Reading passage:
+ + +

2015-01-23 Thread Galactic Stone & Ironworks via Meteorite-list
Is this Carlsbergite pasteurized?

Meteorites containing Carlsbergite cannot be purchased by collectors
under the age of 21.

Too much Carlsbergite causes "beer goggles" making weathered
meteorites look pretty.

Meteorites with Carlsbergite have a frothy crust.

Somebody stop me


-- 
-
Web - http://www.galactic-stone.com
Facebook - http://www.facebook.com/galacticstone
Twitter - http://twitter.com/galacticstone
Pinterest - http://pinterest.com/galacticstone
-
On 1/23/15, Shawn Alan via Meteorite-list
 wrote:
> Hello Listers
>
> DID the SAY BEER :)
>
> Enjoy
>
> Shawn Alan
> IMCA 1633
> ebay store http://www.ebay.com/sch/imca1633ny/m.html
> Website http://meteoritefalls.com
>
>
> Meteorite mineral named after beer is time capsule
> 15:55 22 January 2015 by Catherine Brahic
> For similar stories, visit the Solar System and Cosmology Topic Guides
>
>
> Take a deep breath. Can you taste the flavour of ancient space? Nitrogen
> in Earth's atmosphere has been traced back to the spinning disc of dust
> and gas that formed our solar system, and may even have yielded ammonia
> to fuel organic reactions. This all comes courtesy of a meteorite found
> in Antarctica named after a popular brand of beer.
>
> "Our [meteorite] samples were collected in Antarctica in the late
> 1970s," says Dennis Harries of The Friedrich-Schiller University in
> Jena, Germany. "They fell there hundreds or thousands of years ago."
> Known as chondritic meteorites, their history goes back some 4.6 billion
> years. At that time, our solar system was a vast disc of dust and gas,
> called the protoplanetary disc, spinning around the sun.

+ + +

Given data:

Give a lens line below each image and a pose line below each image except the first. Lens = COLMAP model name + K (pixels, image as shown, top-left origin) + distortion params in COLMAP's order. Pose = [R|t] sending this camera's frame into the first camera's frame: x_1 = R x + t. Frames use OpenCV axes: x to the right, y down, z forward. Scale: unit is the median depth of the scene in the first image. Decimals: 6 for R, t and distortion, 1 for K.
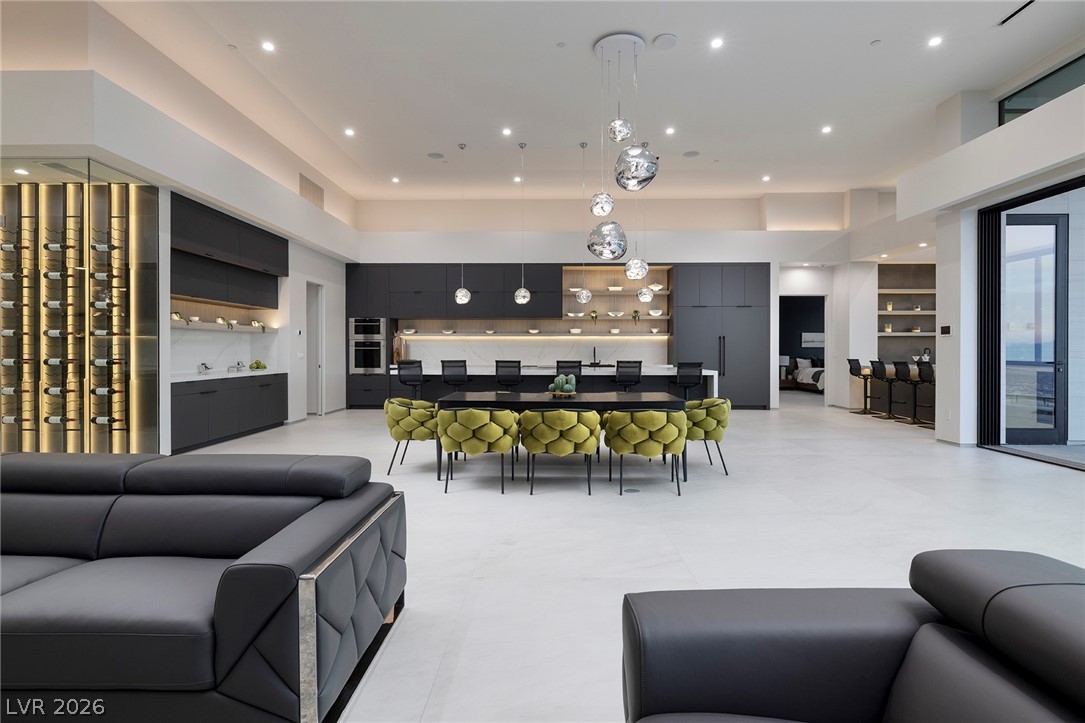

+ + +

Apply what you read:
1 > Return the stretch of the Carlsbergite post from "2015-01-23 Thread Galactic" through "meteorites look pretty.".
2 > Answer these questions from the Carlsbergite post.
(a) Under what age can collectors not buy meteorites containing Carlsbergite?
(b) When were the meteorite samples collected in Antarctica?
(c) About how far back does the history of chondritic meteorites go?

Results:
1 >
2015-01-23 Thread Galactic Stone & Ironworks via Meteorite-list
Is this Carlsbergite pasteurized?

Meteorites containing Carlsbergite cannot be purchased by collectors
under the age of 21.

Too much Carlsbergite causes "beer goggles" making weathered
meteorites look pretty.

2 >
(a) 21
(b) In the late 1970s
(c) Some 4.6 billion years